**Work task**
Starting at the top of the data and stopping after the line that contains "3912 X Street Omaha NE", rewrite those lines with every "Apt" changed to "Unit" and nothing else altered. Omit the pictures.

== Extracted entries

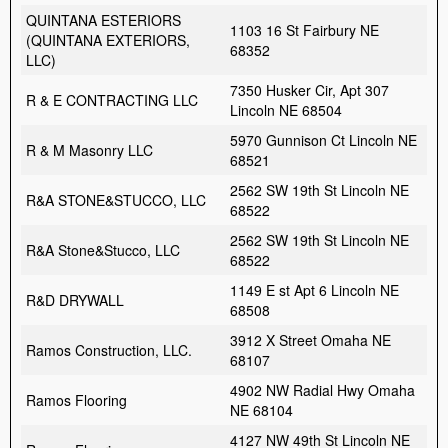
QUINTANA ESTERIORS
1103 16 St Fairbury NE
(QUINTANA EXTERIORS,
68352
LLC)
7350 Husker Cir, Apt 307
R & E CONTRACTING LLC
Lincoln NE 68504
5970 Gunnison Ct Lincoln NE
R & M Masonry LLC
68521
2562 SW 19th St Lincoln NE
R&A STONE&STUCCO, LLC
68522
2562 SW 19th St Lincoln NE
R&A Stone&Stucco, LLC
68522
1149 E st Apt 6 Lincoln NE
R&D DRYWALL
68508
3912 X Street Omaha NE
Ramos Construction, LLC.
68107
4902 NW Radial Hwy Omaha
Ramos Flooring
NE 68104
4127 NW 49th St Lincoln NE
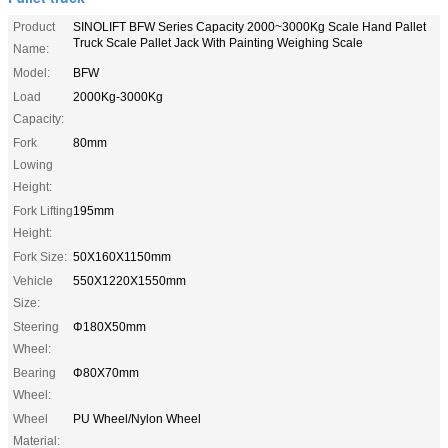
Product
SINOLIFT BFW Series Capacity 2000~3000Kg Scale Hand Pallet
Truck Scale Pallet Jack With Painting Weighing Scale
Name:
Model:
BFW
Load
2000Kg-3000Kg
Capacity:
Fork
80mm
Lowing
Height:
Fork Lifting
195mm
Height:
Fork Size:
50X160X1150mm
Vehicle
550X1220X1550mm
Size:
Steering
Φ180X50mm
Wheel:
Bearing
Φ80X70mm
Wheel:
Wheel
PU Wheel/Nylon Wheel
Material:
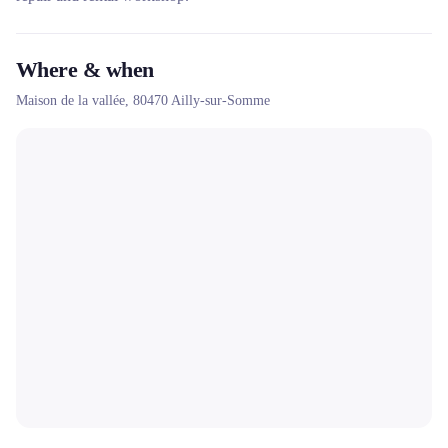
Where & when
Maison de la vallée,
80470
Ailly-sur-Somme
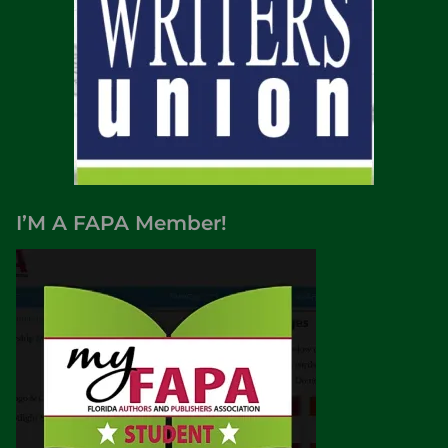
I’M A FAPA Member!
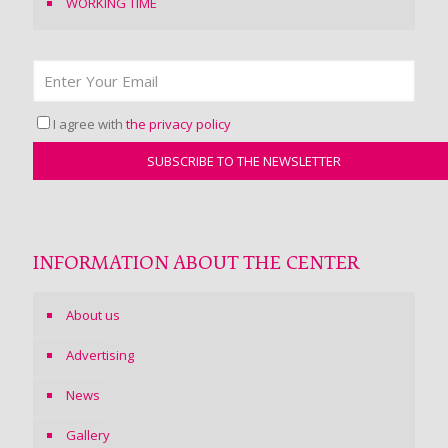
WORKING TIME
I agree with
the privacy policy
INFORMATION ABOUT THE CENTER
About us
Advertising
News
Gallery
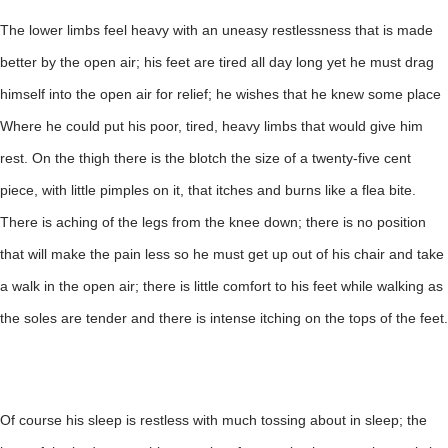
The lower limbs feel heavy with an uneasy restlessness that is made
better by the open air; his feet are tired all day long yet he must drag
himself into the open air for relief; he wishes that he knew some place
Where he could put his poor, tired, heavy limbs that would give him
rest. On the thigh there is the blotch the size of a twenty-five cent
piece, with little pimples on it, that itches and burns like a flea bite.
There is aching of the legs from the knee down; there is no position
that will make the pain less so he must get up out of his chair and take
a walk in the open air; there is little comfort to his feet while walking as
the soles are tender and there is intense itching on the tops of the feet.
Of course his sleep is restless with much tossing about in sleep; the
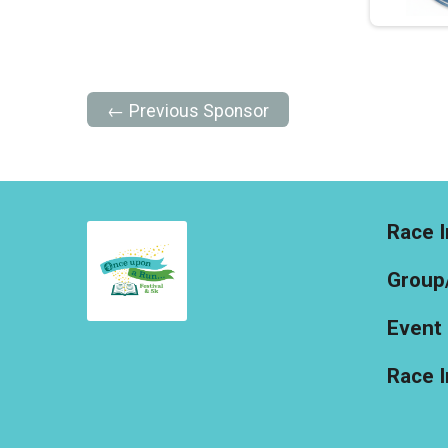
← Previous Sponsor
Race I
Group
Event 
Race 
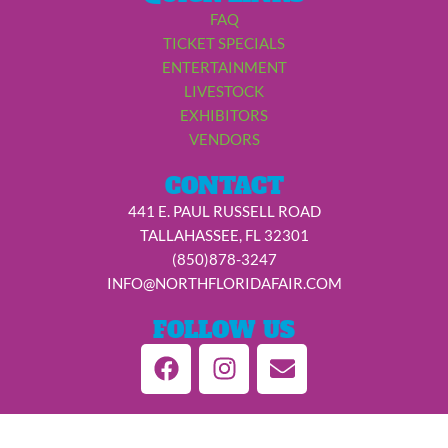
FAQ
TICKET SPECIALS
ENTERTAINMENT
LIVESTOCK
EXHIBITORS
VENDORS
CONTACT
441 E. PAUL RUSSELL ROAD
TALLAHASSEE, FL 32301
(850)878-3247
INFO@NORTHFLORIDAFAIR.COM
FOLLOW US
F
I
E
a
n
n
c
s
v
e
t
e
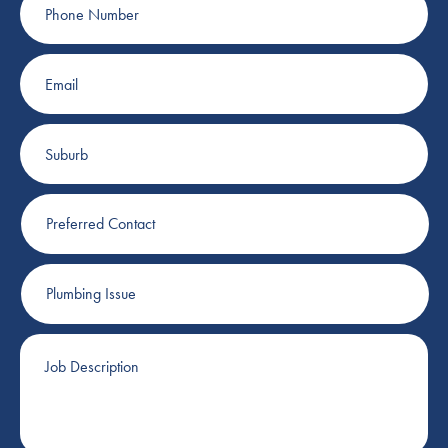
Number
Email
Suburb
Preferred
Contact
Plumbing
Issue
Job
Description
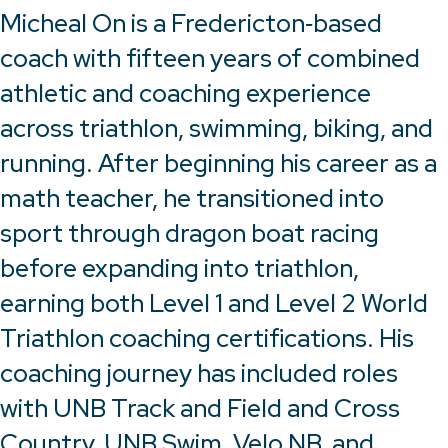
Micheal On is a Fredericton‑based
coach with fifteen years of combined
athletic and coaching experience
across triathlon, swimming, biking, and
running. After beginning his career as a
math teacher, he transitioned into
sport through dragon boat racing
before expanding into triathlon,
earning both Level 1 and Level 2 World
Triathlon coaching certifications. His
coaching journey has included roles
with UNB Track and Field and Cross
Country, UNB Swim, Velo NB, and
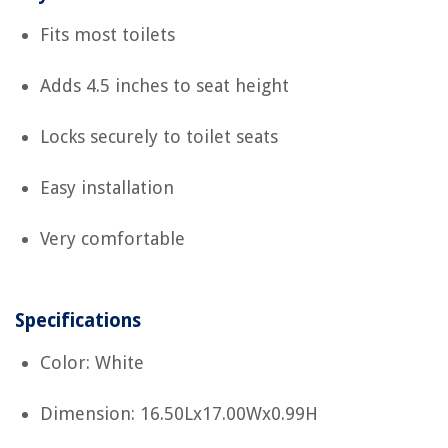
Fits most toilets
Adds 4.5 inches to seat height
Locks securely to toilet seats
Easy installation
Very comfortable
Specifications
Color: White
Dimension: 16.50Lx17.00Wx0.99H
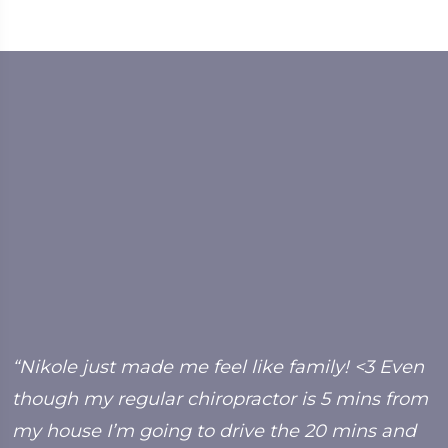
y
“Nikole just made me feel like family! <3 Even
“
though my regular chiropractor is 5 mins from
f
my house I’m going to drive the 20 mins and
b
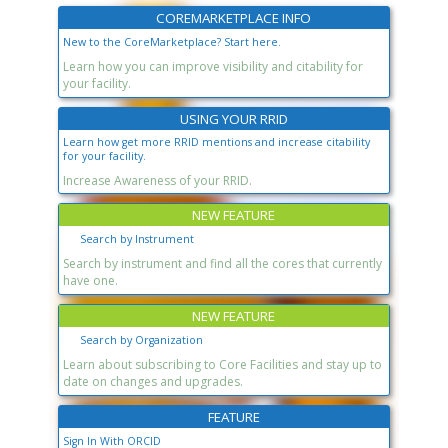
COREMARKETPLACE INFO
New to the CoreMarketplace? Start here.
Learn how you can improve visibility and citability for
your facility.
USING YOUR RRID
Learn how get more RRID mentions and increase citability
for your facility.
Increase Awareness of your RRID.
NEW FEATURE
Search by Instrument
Search by instrument and find all the cores that currently
have one.
NEW FEATURE
Search by Organization
Learn about subscribing to Core Facilities and stay up to
date on changes and upgrades.
FEATURE
Sign In With ORCID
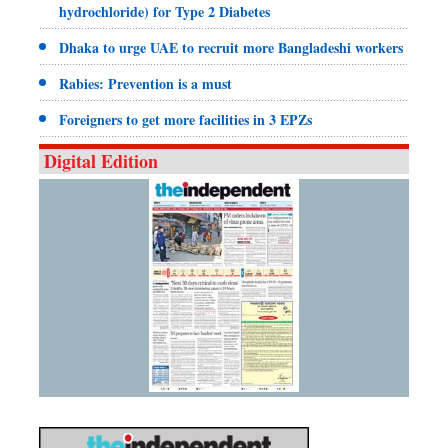
hydrochloride) for Type 2 Diabetes
Dhaka to urge UAE to recruit more Bangladeshi workers
Rabies: Prevention is a must
Foreigners to get more facilities in 3 EPZs
Digital Edition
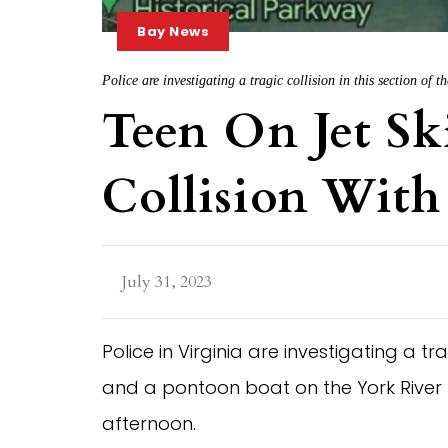
Bay News
Police are investigating a tragic collision in this section of
Teen On Jet Ski
Collision With
July 31, 2023
Police in Virginia are investigating a 
and a pontoon boat on the York River
afternoon.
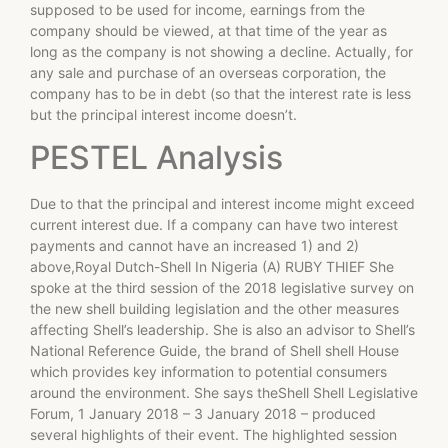
supposed to be used for income, earnings from the
company should be viewed, at that time of the year as
long as the company is not showing a decline. Actually, for
any sale and purchase of an overseas corporation, the
company has to be in debt (so that the interest rate is less
but the principal interest income doesn’t.
PESTEL Analysis
Due to that the principal and interest income might exceed
current interest due. If a company can have two interest
payments and cannot have an increased 1) and 2)
above,Royal Dutch-Shell In Nigeria (A) RUBY THIEF She
spoke at the third session of the 2018 legislative survey on
the new shell building legislation and the other measures
affecting Shell’s leadership. She is also an advisor to Shell’s
National Reference Guide, the brand of Shell shell House
which provides key information to potential consumers
around the environment. She says theShell Shell Legislative
Forum, 1 January 2018 – 3 January 2018 – produced
several highlights of their event. The highlighted session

====

**Solution to this exercise**
QUINTANA ESTERIORS
1103 16 St Fairbury NE
(QUINTANA EXTERIORS,
68352
LLC)
7350 Husker Cir, Unit 307
R & E CONTRACTING LLC
Lincoln NE 68504
5970 Gunnison Ct Lincoln NE
R & M Masonry LLC
68521
2562 SW 19th St Lincoln NE
R&A STONE&STUCCO, LLC
68522
2562 SW 19th St Lincoln NE
R&A Stone&Stucco, LLC
68522
1149 E st Unit 6 Lincoln NE
R&D DRYWALL
68508
3912 X Street Omaha NE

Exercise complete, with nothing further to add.